** Problem details **
Your task is to repeat exactly the lines below between the line holding "of respiratory epithelial" and the line holding "photomicrograph of neoplastic", inclusive, and only those.

Dataset entries:
※ ※ ※

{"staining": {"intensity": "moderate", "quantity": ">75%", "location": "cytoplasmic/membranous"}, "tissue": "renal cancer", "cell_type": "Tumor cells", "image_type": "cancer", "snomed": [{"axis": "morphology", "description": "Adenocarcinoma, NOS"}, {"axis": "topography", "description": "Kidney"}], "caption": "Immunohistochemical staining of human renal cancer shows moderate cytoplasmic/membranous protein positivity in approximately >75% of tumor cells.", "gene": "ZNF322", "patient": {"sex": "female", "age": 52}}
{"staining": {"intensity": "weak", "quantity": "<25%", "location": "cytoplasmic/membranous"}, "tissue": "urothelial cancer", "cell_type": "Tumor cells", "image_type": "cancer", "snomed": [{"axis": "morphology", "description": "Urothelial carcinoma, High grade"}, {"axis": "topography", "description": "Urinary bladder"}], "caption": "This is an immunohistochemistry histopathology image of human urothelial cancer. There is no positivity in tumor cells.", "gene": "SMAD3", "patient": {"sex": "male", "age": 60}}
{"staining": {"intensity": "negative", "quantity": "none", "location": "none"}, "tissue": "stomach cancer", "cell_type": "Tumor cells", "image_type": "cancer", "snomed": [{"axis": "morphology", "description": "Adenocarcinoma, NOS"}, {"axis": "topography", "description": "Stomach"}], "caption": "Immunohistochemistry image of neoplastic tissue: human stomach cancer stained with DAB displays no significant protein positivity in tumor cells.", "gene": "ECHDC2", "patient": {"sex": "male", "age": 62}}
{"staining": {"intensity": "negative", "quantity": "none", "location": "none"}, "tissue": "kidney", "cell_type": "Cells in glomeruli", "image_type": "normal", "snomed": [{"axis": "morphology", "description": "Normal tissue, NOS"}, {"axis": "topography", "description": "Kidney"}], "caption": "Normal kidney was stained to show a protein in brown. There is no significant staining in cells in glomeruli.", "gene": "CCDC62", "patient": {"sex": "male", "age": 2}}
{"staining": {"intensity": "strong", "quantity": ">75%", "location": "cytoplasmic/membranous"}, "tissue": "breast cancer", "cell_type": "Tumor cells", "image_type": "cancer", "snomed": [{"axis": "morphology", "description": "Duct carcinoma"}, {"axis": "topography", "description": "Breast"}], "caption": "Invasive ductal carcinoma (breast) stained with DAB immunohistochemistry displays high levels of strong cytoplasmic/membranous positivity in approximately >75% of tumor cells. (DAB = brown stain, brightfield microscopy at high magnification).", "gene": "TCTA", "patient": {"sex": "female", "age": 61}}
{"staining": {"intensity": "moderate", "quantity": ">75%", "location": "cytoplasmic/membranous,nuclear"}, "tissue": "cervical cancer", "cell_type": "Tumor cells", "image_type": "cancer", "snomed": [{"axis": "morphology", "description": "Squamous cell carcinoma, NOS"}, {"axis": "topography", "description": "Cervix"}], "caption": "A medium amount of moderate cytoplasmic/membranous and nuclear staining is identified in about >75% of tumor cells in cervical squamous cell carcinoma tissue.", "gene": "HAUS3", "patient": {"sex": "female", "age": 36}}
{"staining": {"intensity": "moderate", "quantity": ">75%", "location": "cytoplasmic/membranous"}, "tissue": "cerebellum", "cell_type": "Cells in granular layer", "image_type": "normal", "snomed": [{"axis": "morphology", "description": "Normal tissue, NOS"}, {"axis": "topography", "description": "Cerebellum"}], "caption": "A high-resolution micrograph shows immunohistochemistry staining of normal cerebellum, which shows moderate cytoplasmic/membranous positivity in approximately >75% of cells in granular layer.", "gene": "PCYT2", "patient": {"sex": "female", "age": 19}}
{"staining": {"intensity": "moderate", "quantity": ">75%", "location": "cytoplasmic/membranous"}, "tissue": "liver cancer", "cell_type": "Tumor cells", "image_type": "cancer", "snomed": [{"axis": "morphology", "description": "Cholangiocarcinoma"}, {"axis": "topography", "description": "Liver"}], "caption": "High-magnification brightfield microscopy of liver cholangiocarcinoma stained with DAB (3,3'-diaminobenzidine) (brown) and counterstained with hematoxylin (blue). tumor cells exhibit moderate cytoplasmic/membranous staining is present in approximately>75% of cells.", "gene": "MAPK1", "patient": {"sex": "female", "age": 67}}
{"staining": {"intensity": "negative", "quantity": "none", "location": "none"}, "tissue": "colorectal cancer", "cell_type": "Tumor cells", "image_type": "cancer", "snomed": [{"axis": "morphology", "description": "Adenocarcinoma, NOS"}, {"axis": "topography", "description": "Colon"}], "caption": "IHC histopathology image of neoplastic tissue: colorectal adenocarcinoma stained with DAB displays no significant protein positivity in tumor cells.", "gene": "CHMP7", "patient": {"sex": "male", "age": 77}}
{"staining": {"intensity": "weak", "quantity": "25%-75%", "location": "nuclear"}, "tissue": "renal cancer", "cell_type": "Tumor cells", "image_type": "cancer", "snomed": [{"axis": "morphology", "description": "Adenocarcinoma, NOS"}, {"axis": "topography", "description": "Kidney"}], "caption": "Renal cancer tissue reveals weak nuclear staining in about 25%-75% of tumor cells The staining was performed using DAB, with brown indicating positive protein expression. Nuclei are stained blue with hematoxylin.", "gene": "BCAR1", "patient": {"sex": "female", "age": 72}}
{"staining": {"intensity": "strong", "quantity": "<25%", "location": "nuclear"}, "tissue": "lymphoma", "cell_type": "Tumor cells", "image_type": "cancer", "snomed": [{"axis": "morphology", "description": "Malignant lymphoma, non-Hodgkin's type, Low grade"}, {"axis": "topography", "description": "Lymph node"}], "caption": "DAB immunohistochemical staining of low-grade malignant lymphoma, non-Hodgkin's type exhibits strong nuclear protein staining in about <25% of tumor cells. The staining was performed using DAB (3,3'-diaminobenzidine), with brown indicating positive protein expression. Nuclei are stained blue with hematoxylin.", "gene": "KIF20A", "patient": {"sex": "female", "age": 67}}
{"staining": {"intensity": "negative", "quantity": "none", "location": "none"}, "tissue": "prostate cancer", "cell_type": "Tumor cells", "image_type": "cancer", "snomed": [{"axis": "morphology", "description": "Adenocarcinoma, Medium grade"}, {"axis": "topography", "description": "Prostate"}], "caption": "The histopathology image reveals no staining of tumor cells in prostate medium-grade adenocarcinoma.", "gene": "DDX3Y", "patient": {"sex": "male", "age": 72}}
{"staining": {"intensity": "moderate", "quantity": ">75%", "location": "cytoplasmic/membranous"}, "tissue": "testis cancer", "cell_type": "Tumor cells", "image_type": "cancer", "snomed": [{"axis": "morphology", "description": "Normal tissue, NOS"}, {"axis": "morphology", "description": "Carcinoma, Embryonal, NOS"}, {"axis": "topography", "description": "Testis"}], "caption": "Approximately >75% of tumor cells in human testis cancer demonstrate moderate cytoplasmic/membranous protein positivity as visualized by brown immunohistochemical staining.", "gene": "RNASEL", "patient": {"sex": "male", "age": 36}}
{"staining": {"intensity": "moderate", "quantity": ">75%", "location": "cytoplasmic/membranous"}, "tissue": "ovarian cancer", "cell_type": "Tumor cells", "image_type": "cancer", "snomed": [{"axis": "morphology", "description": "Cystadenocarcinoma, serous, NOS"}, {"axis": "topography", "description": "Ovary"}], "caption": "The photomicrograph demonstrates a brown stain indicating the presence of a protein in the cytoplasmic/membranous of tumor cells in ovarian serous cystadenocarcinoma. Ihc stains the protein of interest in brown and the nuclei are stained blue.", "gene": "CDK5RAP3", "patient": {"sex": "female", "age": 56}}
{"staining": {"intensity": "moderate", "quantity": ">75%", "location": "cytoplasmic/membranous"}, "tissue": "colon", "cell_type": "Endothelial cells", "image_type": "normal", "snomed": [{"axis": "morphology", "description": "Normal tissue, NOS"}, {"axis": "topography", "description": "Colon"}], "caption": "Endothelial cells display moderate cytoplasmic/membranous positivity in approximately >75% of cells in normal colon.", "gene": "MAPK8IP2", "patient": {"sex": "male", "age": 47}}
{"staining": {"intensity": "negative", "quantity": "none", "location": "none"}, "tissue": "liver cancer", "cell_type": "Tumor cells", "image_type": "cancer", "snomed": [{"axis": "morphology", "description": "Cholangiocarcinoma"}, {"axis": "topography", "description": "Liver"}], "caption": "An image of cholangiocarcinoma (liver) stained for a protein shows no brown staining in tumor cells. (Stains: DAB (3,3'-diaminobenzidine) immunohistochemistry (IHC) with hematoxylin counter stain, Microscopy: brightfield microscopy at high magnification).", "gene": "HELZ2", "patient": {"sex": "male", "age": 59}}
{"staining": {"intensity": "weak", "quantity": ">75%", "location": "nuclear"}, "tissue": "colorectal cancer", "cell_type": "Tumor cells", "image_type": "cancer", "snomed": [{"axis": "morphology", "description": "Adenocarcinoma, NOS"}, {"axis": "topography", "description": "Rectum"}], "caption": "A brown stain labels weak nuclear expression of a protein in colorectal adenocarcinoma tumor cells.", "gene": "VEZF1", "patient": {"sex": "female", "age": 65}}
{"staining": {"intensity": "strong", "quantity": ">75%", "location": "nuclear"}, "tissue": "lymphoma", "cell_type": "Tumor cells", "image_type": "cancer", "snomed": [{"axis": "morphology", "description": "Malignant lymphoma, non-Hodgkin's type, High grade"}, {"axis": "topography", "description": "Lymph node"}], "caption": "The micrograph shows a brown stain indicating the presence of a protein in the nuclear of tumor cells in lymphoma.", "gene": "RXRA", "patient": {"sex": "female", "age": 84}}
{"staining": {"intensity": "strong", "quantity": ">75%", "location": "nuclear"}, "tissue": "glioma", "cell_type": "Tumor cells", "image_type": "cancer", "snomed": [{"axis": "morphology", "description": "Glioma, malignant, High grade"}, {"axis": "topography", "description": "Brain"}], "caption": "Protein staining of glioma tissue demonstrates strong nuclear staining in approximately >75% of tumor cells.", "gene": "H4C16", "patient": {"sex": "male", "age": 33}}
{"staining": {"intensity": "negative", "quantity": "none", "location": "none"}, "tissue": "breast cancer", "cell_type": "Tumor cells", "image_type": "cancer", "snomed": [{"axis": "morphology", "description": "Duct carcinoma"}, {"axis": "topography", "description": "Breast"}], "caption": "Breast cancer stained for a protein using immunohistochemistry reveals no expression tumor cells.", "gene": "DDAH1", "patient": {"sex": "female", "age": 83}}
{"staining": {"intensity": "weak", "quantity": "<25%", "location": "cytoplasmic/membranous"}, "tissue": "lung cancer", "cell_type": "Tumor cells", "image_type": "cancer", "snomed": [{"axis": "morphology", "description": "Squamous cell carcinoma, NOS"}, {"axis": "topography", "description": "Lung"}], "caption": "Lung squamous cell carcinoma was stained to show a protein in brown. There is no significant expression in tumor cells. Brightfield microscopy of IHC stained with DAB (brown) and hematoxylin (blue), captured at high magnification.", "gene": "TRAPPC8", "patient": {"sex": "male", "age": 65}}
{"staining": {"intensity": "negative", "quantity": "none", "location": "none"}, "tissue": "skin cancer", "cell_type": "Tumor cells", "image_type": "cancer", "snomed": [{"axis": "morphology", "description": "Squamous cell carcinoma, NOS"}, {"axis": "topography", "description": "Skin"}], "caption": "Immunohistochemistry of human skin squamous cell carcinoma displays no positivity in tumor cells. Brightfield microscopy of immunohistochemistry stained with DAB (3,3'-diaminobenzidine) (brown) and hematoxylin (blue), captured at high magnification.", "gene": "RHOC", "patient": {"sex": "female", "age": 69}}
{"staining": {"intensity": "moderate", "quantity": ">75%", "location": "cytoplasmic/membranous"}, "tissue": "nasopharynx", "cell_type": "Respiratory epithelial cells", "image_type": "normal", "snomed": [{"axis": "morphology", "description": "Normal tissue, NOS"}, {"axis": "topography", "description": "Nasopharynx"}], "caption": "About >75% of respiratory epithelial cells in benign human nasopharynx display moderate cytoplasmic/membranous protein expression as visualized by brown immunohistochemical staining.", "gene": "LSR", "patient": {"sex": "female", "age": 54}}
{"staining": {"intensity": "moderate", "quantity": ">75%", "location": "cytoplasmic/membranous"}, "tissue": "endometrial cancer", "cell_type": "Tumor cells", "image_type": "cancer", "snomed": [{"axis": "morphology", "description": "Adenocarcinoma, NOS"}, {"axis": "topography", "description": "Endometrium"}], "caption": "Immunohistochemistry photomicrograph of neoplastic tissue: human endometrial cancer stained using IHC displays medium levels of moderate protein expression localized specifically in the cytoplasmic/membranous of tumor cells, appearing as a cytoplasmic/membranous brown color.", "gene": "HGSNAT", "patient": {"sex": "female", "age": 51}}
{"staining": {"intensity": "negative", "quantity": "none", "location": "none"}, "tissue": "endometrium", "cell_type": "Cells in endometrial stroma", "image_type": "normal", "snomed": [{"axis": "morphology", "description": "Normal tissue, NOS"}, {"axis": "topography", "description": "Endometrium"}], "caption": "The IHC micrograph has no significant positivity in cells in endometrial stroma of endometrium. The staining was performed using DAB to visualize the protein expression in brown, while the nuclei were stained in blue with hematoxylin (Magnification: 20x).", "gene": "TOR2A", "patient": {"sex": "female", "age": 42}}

※ ※ ※

** Reply to the exercise **
{"staining": {"intensity": "moderate", "quantity": ">75%", "location": "cytoplasmic/membranous"}, "tissue": "nasopharynx", "cell_type": "Respiratory epithelial cells", "image_type": "normal", "snomed": [{"axis": "morphology", "description": "Normal tissue, NOS"}, {"axis": "topography", "description": "Nasopharynx"}], "caption": "About >75% of respiratory epithelial cells in benign human nasopharynx display moderate cytoplasmic/membranous protein expression as visualized by brown immunohistochemical staining.", "gene": "LSR", "patient": {"sex": "female", "age": 54}}
{"staining": {"intensity": "moderate", "quantity": ">75%", "location": "cytoplasmic/membranous"}, "tissue": "endometrial cancer", "cell_type": "Tumor cells", "image_type": "cancer", "snomed": [{"axis": "morphology", "description": "Adenocarcinoma, NOS"}, {"axis": "topography", "description": "Endometrium"}], "caption": "Immunohistochemistry photomicrograph of neoplastic tissue: human endometrial cancer stained using IHC displays medium levels of moderate protein expression localized specifically in the cytoplasmic/membranous of tumor cells, appearing as a cytoplasmic/membranous brown color.", "gene": "HGSNAT", "patient": {"sex": "female", "age": 51}}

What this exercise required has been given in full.